MATERIAL SHOWN: Begin

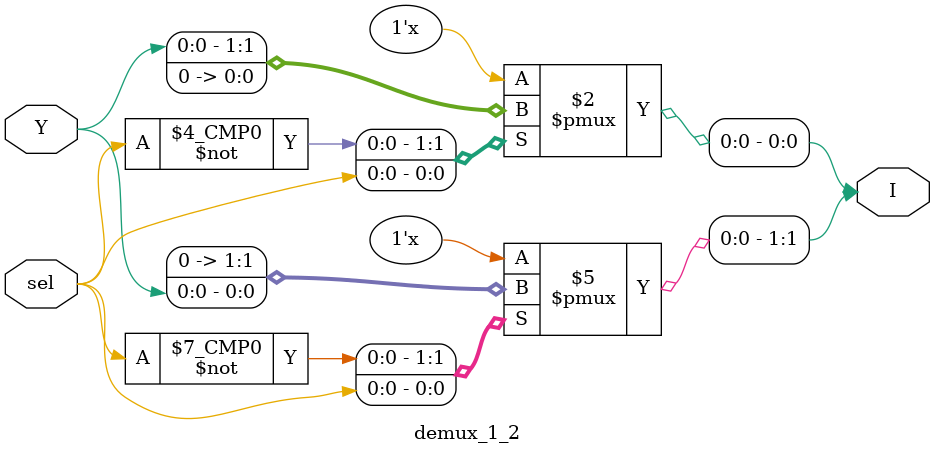
<source format=v>
`timescale 1ns / 1ps
module demux_1_2(
    input sel,Y,
    output reg [1:0] I
    );
	 always@(*) begin
		I=2'b00;
		case(sel)
			1'b0: I[0] = Y;
			1'b1: I[1] = Y;
			default : I=2'b00;
		endcase
	 end

endmodule

</source>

MATERIAL SHOWN: End

== EXERCISE DESCRIPTION ==
The records above need retyping in full. Omit the pictures, and change nothing else.

== SOLUTION ==
<source format=v>
`timescale 1ns / 1ps
module demux_1_2(
    input sel,Y,
    output reg [1:0] I
    );
	 always@(*) begin
		I=2'b00;
		case(sel)
			1'b0: I[0] = Y;
			1'b1: I[1] = Y;
			default : I=2'b00;
		endcase
	 end

endmodule

</source>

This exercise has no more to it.